As you utilize batch jobs, you will not be able to watch the status directly. Here are some of the tools you can use to monitor your progress.

Job ID Confirmation

When you submit a job:

$ sbatch my_job.sh
Submitted batch job 123456

This returns a Job ID (e.g., 123456). Keep this number — you’ll use it to track your job.

Check Job Status

Use squeue to view the job’s current state:

squeue -u $USER

Look at the ST (state) column for information on the current progress through the slurm system.

To get info for a specific job:

scontrol show job <job_id>

Check Output and Error Logs

If your script includes:

#SBATCH --output=logs/%x_%j.out
#SBATCH --error=logs/%x_%j.err

Check the logs/ directory for files like:

  • my_analysis_123456.out – standard output
  • my_analysis_123456.err – error messages

These will tell you:

  • Whether your script started successfully
  • Any runtime errors or tracebacks
  • Output of print() or echo statements

Resource Usage (after completion)

Once your job finishes, check its resource usage:

sacct -j <job_id> --format=JobID,State,Elapsed,MaxRSS,MaxVMSize,AllocCPUs,ReqMem

This tells you:

  • How long your job ran
  • How much memory was used (MaxRSS)
  • Whether you used your requested CPUs effectively

Tip: If MaxRSS is close to or exceeds ReqMem, your job may have been killed for OOM (out-of-memory).

Common Follow-Ups

Job stuck in PD (Pending)?
Check with:

scontrol show job <job_id>

Look for Reason= — it may say Resources, QOSMaxCpuPerUser, etc.

Job failed quickly?
Check the .err log for Python errors, module issues, or file path problems.

scancel

Sometimes you may need to stop a job — maybe you submitted it with the wrong parameters, found a bug, or no longer need the computation. SLURM provides the scancel command to terminate jobs manually.

Basic Usage

To cancel a specific job:

scancel <job_id>

For example:

scancel 123456

This will immediately remove the job from the queue (if pending) or terminate it (if running).

Cancel All Your Jobs

To cancel all jobs you’ve submitted:

scancel -u $USER

This is especially useful if you’ve submitted multiple incorrect jobs or want to clear your queue.

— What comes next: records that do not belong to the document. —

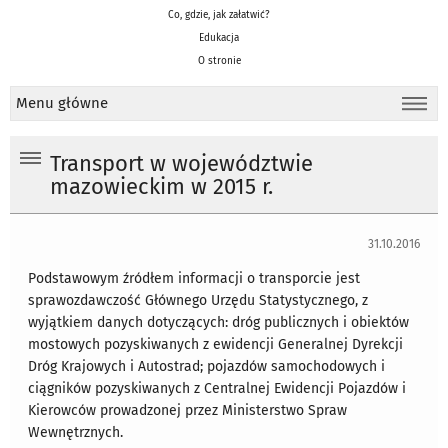
Co, gdzie, jak załatwić?
Edukacja
O stronie
Menu główne
Transport w województwie
mazowieckim w 2015 r.
31.10.2016
Podstawowym źródłem informacji o transporcie jest
sprawozdawczość Głównego Urzędu Statystycznego, z
wyjątkiem danych dotyczących: dróg publicznych i obiektów
mostowych pozyskiwanych z ewidencji Generalnej Dyrekcji
Dróg Krajowych i Autostrad; pojazdów samochodowych i
ciągników pozyskiwanych z Centralnej Ewidencji Pojazdów i
Kierowców prowadzonej przez Ministerstwo Spraw
Wewnętrznych.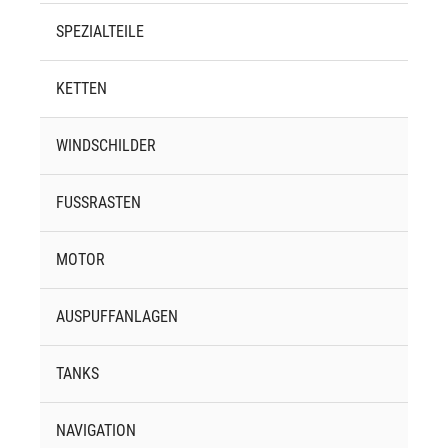
SPEZIALTEILE
KETTEN
WINDSCHILDER
FUSSRASTEN
MOTOR
AUSPUFFANLAGEN
TANKS
NAVIGATION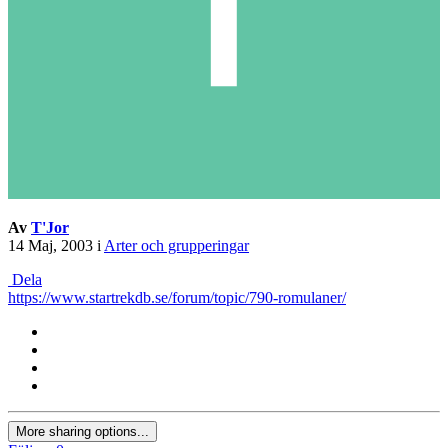
Av
T'Jor
14 Maj, 2003
i
Arter och grupperingar
Dela
https://www.startrekdb.se/forum/topic/790-romulaner/
More sharing options...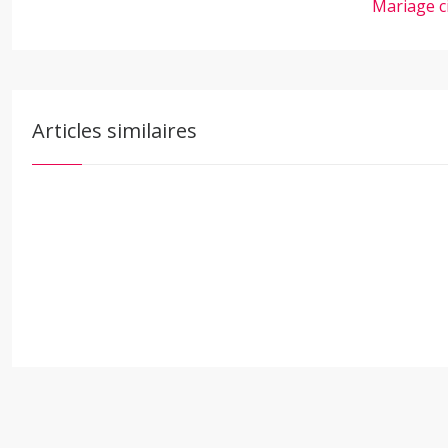
Mariage c
Articles similaires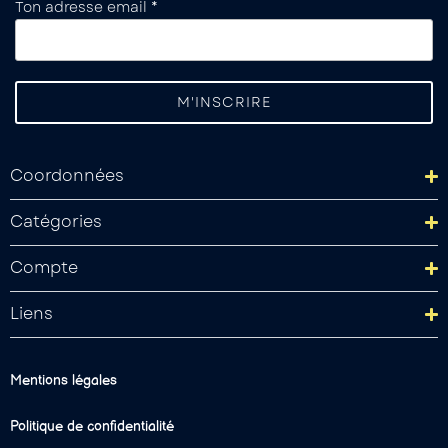
Ton adresse email *
Coordonnées
Catégories
Compte
Liens
Mentions légales
Politique de confidentialité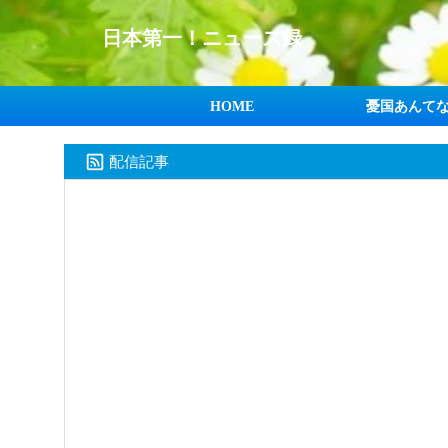
日本第一！ニュース録
HOME
憂国あんて
配信記事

Cancel by Job Name or State

  • Cancel all pending jobs:
scancel -u $USER --state=PENDING
  • Cancel jobs by name:
scancel --name=my_analysis

This cancels all jobs with the given name — useful if you’re batch-submitting test jobs.

Cancel a Job Array

If you submitted a job array:

sbatch --array=1-10 my_array_job.sh

You can cancel the entire array:

scancel <array_job_id>

Or cancel just one subtask:

scancel <array_job_id>_<task_id>

Example:

scancel 123456_7

Tips and Warnings

Always double-check the job ID before cancelling, especially when using scancel -u $USER.

If a job is stuck in CG (completing) or TO (timed out), scancel may not help — contact support if it persists.

Use squeue to confirm whether the job has been removed from the queue.